◆ Consigne:
Répondez aux questions suivantes d'après le bloc de texte.
1. Combien de kilomètres de pistes cyclables supplémentaires ont été créés à Barcelone ?
2. De quel pourcentage la pollution a-t-elle chuté à Barcelone pendant les deux mois de confinement ?
3. Combien de jours après son ouverture la Ville de Marseille a-t-elle fermé sa piste cyclable ?

A Barcelone (3), les rues ont été réorganisées pour faire la part belle aux piétons et aux cyclistes. Dans l'urgence, mais avec des perspectives de pérennité et même d'améliorations.
Quarante-quatre rues sont devenues provisoirement piétonnes, des trottoirs ont été élargis pour que les piétons puissent se croiser sans se toucher et 21 km de pistes cyclables supplémentaires ont été créés.
"Cela fait plusieurs années que nous avons un plan de transformation de l'espace public pour que les citoyens puissent se le réapproprier, c'est leur droit", explique l'architecte de la mairie. "C'est un bon moment pour accélérer la transformation de l'espace public vers cette nouvelle mobilité. Cela nous pousse aussi à repenser l'espace public, à prendre des mesures pour que la voiture individuelle ne soit pas la première option pour se déplacer. C'est pour cela qu'on donne plus d'espace aux piétons et aux cyclistes et qu'on va moderniser les transports en commun" Avec une circulation automobile quasi nulle pendant les deux mois de confinement, la pollution a chuté de 60% à Barcelone.
"Barcelone est une ville qui a été conçue pour la voiture, déplore un responsable de Greenpeace, et la répartition de l'espace est injuste: 40% des déplacements se font à pied ou à vélo, 40% en transports en commun et seulement 20% ou moins en voiture ou à moto. Ce qui signifie qu'on offre tout l'espace public au mode de mobilité le moins utilisé par les habitants, alors que la voiture reste la première source de gaz à effet de serre et qu'on est en pleine urgence climatique."
Le patronat catalan, lui, a demandé à la mairie de faciliter l'accès des voitures individuelles au centre-ville. "C'est absurde d'exclure les voitures pour des raisons purement idéologiques", affirme un responsable de l'association Foment del Trebal qui estime que la population âgée a besoin de sa voiture. Le climat fait-il de l'idéologie?

Il faudra bien qu'un jour prochain on change nos critères d'évaluation, qu'on mesure la bonne santé d'une société au nombre de ses cyclistes, de ses trotinetteurs et ses marcheurs et non aux ventes de voitures neuves. Ce jour-là, on aura avancé...

Post-scriptum du 27 mai.
Ne crions pas victoire trop vite. La Ville de Marseille vient de fermer une piste cyclable qu'elle venait d'ouvrir il y a cinq jours. Oui, 5 jours. Motif : pas assez de fréquentation. Les cyclistes pointent du doigt le lobby automobile qui ne supporte pas de devoir faire de la place à d'autres moyens de mobilité. (France Inter, Journal de 13h, ce jour)

Entrées d'un jeu de données:

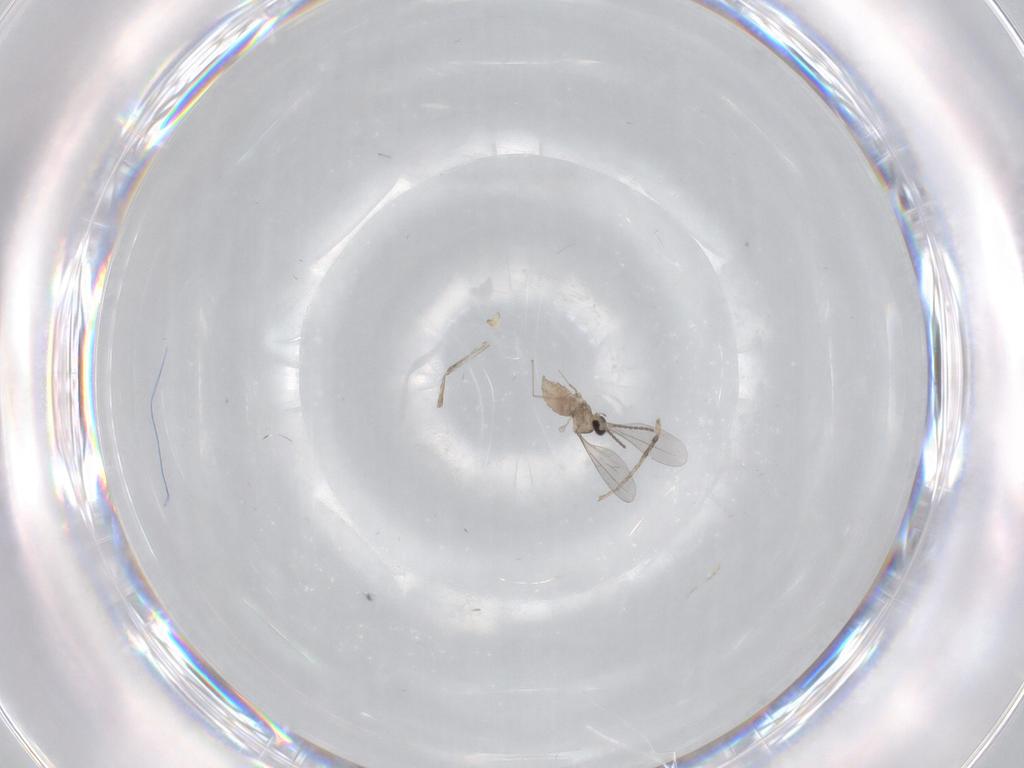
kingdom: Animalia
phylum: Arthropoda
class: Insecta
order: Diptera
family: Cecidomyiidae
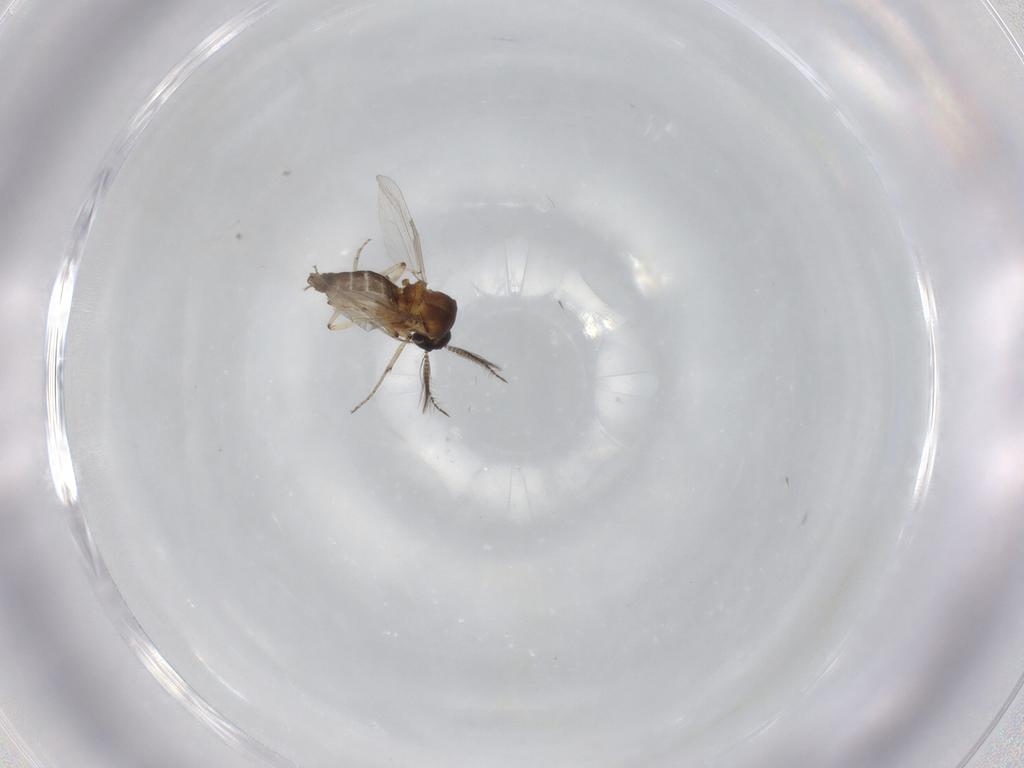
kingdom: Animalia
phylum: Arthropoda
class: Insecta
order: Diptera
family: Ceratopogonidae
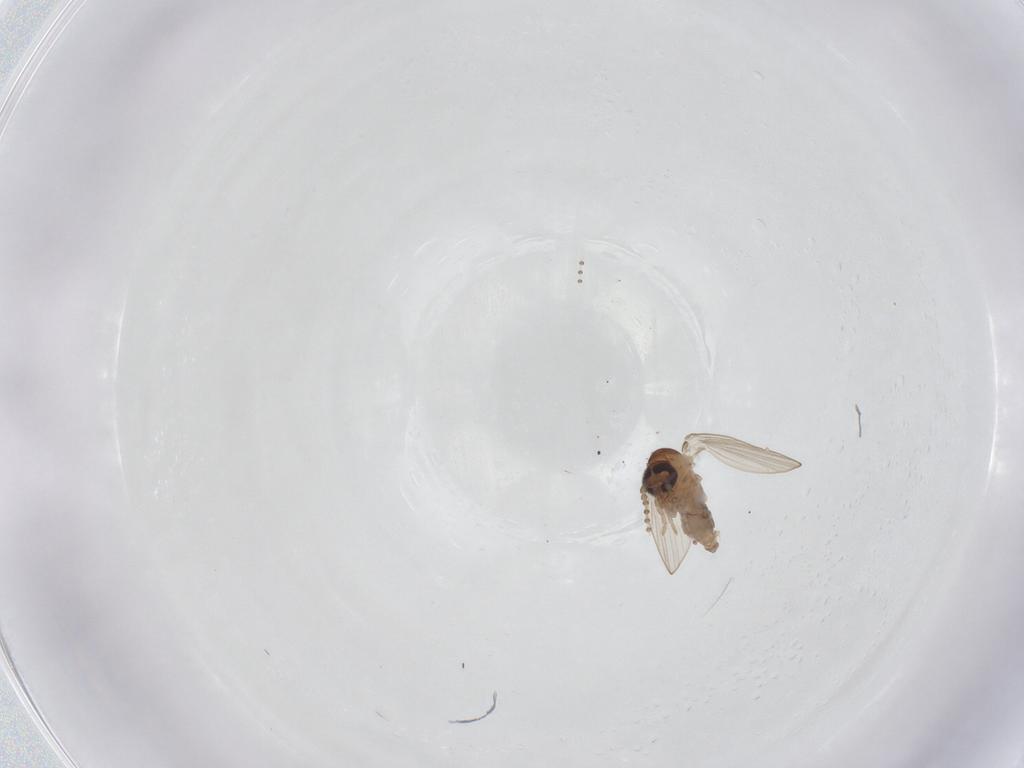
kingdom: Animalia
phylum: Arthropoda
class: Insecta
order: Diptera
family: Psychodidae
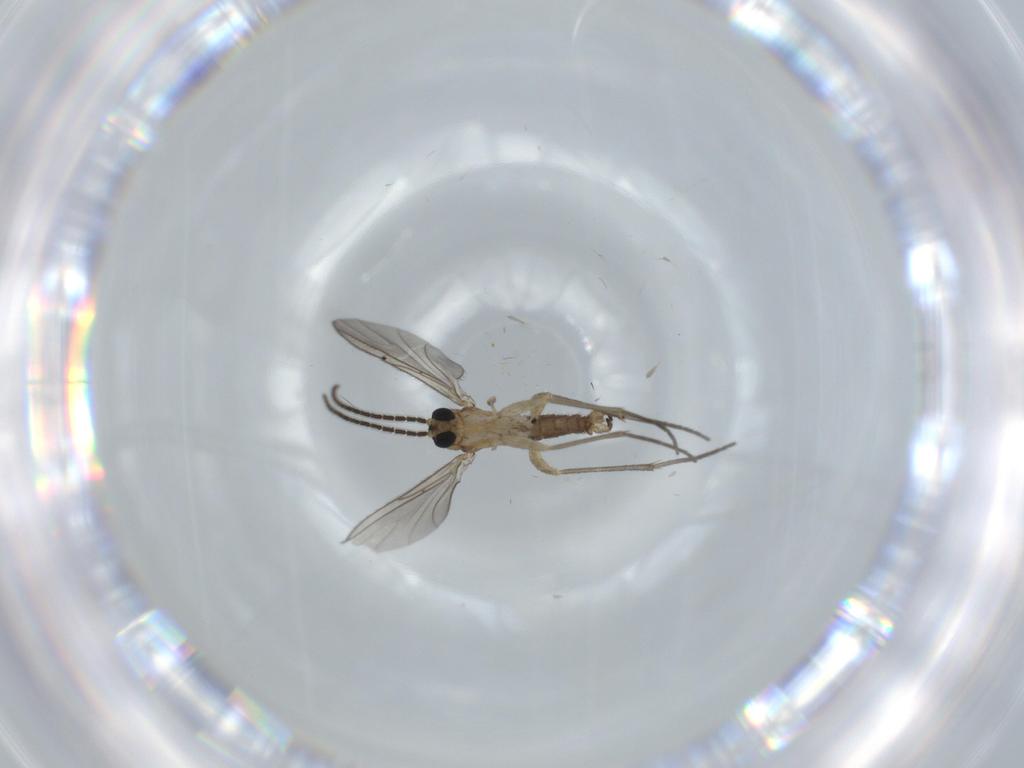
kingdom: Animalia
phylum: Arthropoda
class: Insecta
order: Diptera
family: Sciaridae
...
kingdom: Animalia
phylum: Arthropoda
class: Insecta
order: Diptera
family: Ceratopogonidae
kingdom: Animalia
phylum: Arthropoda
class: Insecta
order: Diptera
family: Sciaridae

◆ Réponse attendue:
1. 21 km.
2. 60 %.
3. Cinq jours.